Problem details:
Only the lines from the beginning of the entries through the one that holds "thumb ip: (229, 356)" may appear in the answer, written out exactly and free of pictures.

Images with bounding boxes
━━━━━━

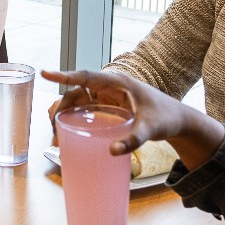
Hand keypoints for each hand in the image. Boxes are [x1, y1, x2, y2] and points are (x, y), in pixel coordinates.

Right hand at [43, 70, 188, 155]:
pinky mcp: (109, 105)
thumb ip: (134, 140)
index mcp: (117, 82)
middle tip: (54, 129)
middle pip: (77, 92)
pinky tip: (70, 133)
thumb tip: (113, 151)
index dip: (64, 75)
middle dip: (62, 107)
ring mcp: (108, 95)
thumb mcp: (151, 128)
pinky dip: (75, 118)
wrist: (178, 120)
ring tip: (58, 135)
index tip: (46, 73)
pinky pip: (86, 108)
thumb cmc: (166, 117)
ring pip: (79, 100)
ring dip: (66, 114)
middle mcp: (109, 86)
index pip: (86, 76)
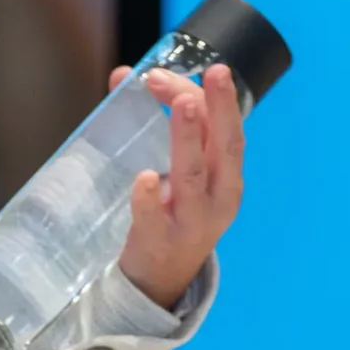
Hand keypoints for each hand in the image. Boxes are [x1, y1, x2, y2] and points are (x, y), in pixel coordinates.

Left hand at [117, 63, 245, 310]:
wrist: (162, 279)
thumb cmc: (173, 212)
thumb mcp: (177, 168)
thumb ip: (154, 120)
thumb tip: (122, 75)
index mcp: (227, 176)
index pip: (225, 128)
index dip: (211, 96)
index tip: (175, 71)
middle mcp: (218, 197)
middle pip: (224, 146)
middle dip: (220, 107)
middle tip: (213, 72)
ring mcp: (192, 221)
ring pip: (193, 176)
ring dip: (187, 137)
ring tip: (181, 104)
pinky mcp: (161, 241)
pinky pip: (154, 218)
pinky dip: (149, 198)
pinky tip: (144, 179)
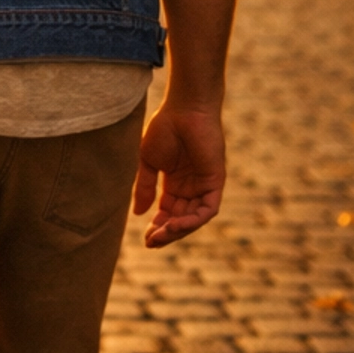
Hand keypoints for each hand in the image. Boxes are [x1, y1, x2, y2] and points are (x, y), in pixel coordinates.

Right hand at [132, 100, 225, 246]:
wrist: (184, 109)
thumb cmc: (165, 128)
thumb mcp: (149, 162)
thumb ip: (145, 187)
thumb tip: (138, 213)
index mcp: (175, 184)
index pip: (168, 213)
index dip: (157, 227)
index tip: (145, 239)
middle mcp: (191, 188)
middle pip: (180, 220)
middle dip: (166, 233)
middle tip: (150, 242)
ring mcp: (204, 186)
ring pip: (193, 219)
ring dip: (177, 230)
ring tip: (160, 236)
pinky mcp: (215, 183)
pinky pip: (207, 210)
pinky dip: (193, 220)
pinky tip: (175, 224)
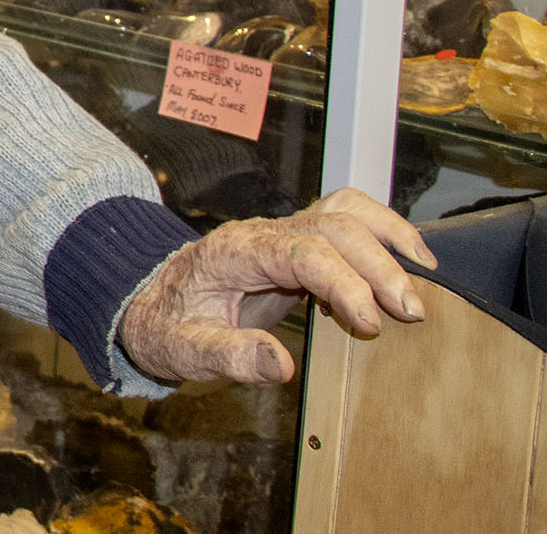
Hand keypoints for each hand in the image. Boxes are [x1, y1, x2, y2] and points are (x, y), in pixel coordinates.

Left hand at [119, 187, 435, 384]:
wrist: (150, 303)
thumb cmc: (165, 326)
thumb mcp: (183, 351)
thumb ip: (229, 356)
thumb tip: (281, 366)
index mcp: (232, 254)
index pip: (300, 251)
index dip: (343, 282)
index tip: (371, 323)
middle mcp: (261, 234)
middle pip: (333, 225)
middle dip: (379, 265)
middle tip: (411, 312)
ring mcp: (281, 233)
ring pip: (344, 210)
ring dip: (389, 237)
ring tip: (426, 276)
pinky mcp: (297, 243)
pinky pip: (345, 221)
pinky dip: (382, 234)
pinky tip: (408, 263)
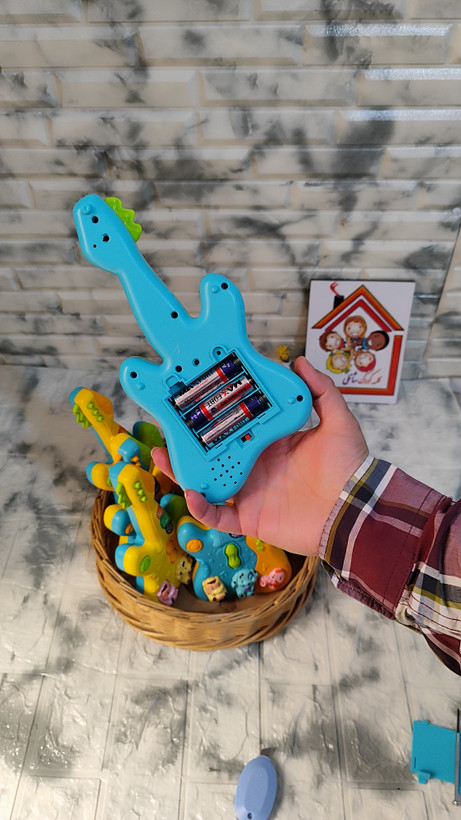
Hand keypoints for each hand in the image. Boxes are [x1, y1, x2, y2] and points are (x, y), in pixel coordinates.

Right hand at [152, 357, 368, 555]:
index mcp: (269, 443)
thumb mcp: (338, 422)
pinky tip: (189, 492)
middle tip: (164, 425)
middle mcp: (255, 466)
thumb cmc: (348, 468)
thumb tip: (299, 362)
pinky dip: (199, 508)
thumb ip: (321, 391)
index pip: (233, 426)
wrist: (354, 511)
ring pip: (205, 482)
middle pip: (212, 453)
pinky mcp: (249, 518)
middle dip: (186, 442)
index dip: (213, 415)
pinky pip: (216, 516)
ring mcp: (249, 493)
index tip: (193, 398)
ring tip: (161, 455)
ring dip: (181, 471)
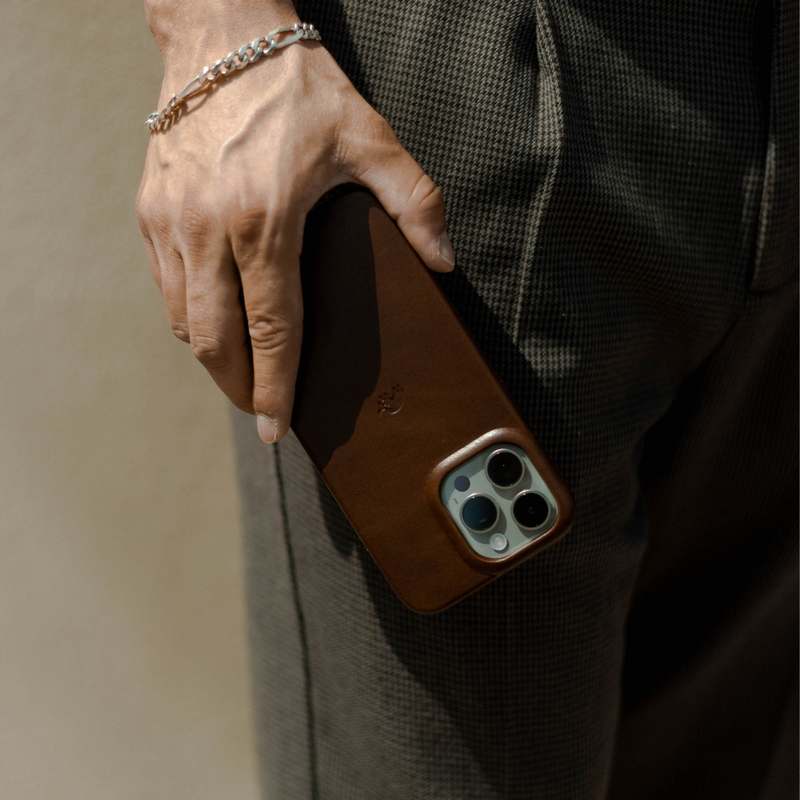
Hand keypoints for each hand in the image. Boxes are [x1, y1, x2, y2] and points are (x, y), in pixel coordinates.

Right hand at [136, 14, 454, 442]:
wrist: (222, 36)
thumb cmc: (296, 88)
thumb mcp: (370, 138)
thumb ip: (415, 202)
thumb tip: (443, 261)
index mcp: (263, 220)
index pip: (270, 328)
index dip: (275, 386)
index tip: (275, 427)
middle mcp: (208, 229)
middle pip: (214, 340)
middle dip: (237, 387)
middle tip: (258, 413)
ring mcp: (171, 222)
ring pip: (183, 321)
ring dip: (211, 358)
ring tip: (240, 376)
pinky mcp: (150, 212)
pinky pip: (165, 288)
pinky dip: (188, 319)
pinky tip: (213, 326)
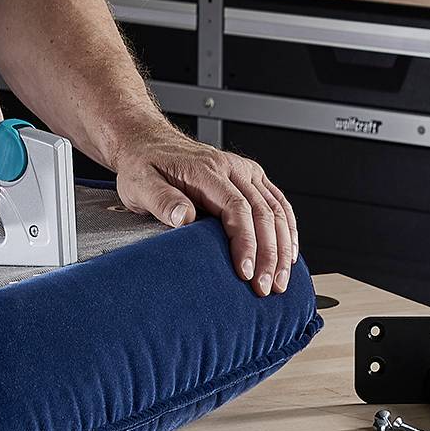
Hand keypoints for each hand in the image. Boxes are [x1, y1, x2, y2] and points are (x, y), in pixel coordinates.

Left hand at [104, 128, 299, 297]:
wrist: (148, 144)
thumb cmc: (144, 166)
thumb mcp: (140, 184)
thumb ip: (162, 201)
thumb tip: (184, 217)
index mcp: (207, 170)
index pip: (236, 208)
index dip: (245, 242)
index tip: (246, 271)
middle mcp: (232, 168)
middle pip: (262, 212)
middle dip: (268, 254)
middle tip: (266, 287)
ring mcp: (244, 171)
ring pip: (276, 210)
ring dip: (282, 248)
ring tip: (280, 281)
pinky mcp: (251, 178)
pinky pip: (278, 203)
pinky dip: (288, 230)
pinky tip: (289, 254)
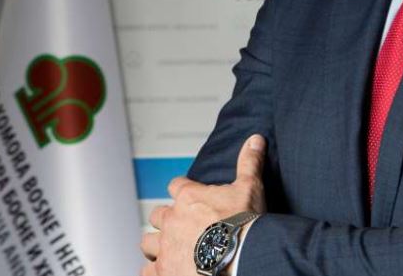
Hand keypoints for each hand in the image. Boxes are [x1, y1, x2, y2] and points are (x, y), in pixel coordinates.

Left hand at [140, 134, 266, 274]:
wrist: (240, 257)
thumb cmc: (244, 223)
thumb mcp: (250, 187)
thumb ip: (249, 163)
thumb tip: (255, 140)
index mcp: (189, 198)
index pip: (176, 185)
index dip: (182, 189)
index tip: (188, 193)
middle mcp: (173, 220)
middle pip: (157, 214)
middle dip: (166, 219)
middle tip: (179, 224)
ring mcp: (166, 247)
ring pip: (147, 243)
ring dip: (155, 245)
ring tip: (167, 248)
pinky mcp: (164, 271)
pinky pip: (148, 271)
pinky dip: (154, 270)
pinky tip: (164, 270)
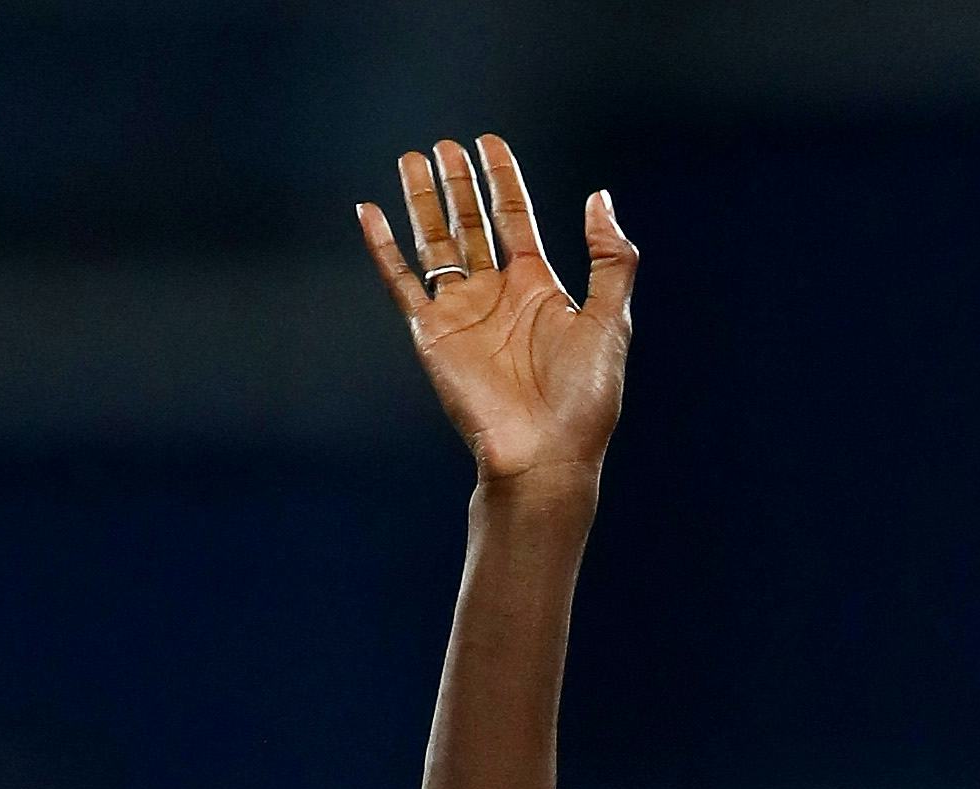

━━━━━━

Reply to the task:
Hand keypoints for each hand in the image. Boxes are [x1, y1, x2, y2] and points are (x, y), in pixel coordinates.

Right hand at [43, 70, 188, 155]:
pinky mcp: (109, 105)
thumb ip: (134, 140)
index mcp: (117, 82)
middle tip: (54, 129)
middle pip: (77, 92)
pinky tip: (70, 133)
thumb tip: (113, 151)
index dip: (64, 75)
middle dip: (62, 107)
ring mcp: (108, 95)
thumb mcp: (151, 128)
pinky dip: (75, 118)
wrist: (178, 120)
ring tip: (58, 135)
index tip: (46, 73)
pinky pip: (86, 108)
thumb cmc: (166, 117)
ring pip: (79, 100)
ring dip: (66, 114)
middle mcp: (109, 86)
index pip: (86, 76)
Hand keypoints for each hand in the image. Boxes are [x1, y1, x2, y2] and points are (x, y), in pixel coordinates.

Left hand at [117, 63, 245, 310]:
wrist: (162, 279)
thumb cmc: (173, 212)
thumb mcp: (177, 168)
thumb ip: (154, 120)
thumb tip: (122, 75)
index mcp: (227, 176)
index pip: (225, 128)
index dip: (211, 96)
index tip: (175, 71)
middle mcp: (218, 197)
middle pip: (224, 146)
middle dip: (220, 107)
middle tip: (213, 72)
ring mcp: (192, 221)
ring pip: (193, 176)
ring dip: (187, 137)
ring tip: (181, 104)
pinky mcp: (161, 241)
pinky pip: (154, 218)
pinky dip: (149, 198)
pinky tip: (144, 179)
Hand keypoints for each hand in the image. Boxes are [x1, y1, x2, y2] and points are (x, y), in pixel coordinates.

Right hand at [132, 100, 225, 246]:
wrist: (184, 109)
thumb cmc: (165, 128)
thumb mcp: (149, 162)
thumb ip: (145, 187)
thumb tip: (138, 213)
index mcp: (175, 184)
index pip: (168, 213)
index dip: (157, 227)
index tip: (145, 239)
middle mcp: (191, 188)
middle pip: (180, 220)
middle dip: (166, 233)
middle tip: (150, 242)
ring mcp: (204, 186)
ring pip: (193, 219)
ring dip: (177, 230)
ring tip: (160, 236)
pinky mcp: (215, 183)
pinky pip: (207, 210)
pinky dip: (193, 220)
pinky tip: (175, 224)
Hand keypoints for each hand in the image. Boxes are [x1, y1, x2, y2] and points are (x, y), in pixel coordinates.

Left hand at [119, 187, 435, 384]:
wrist: (150, 303)
thumb cmc: (165, 326)
thumb mcp: (183, 351)
thumb ip: (229, 356)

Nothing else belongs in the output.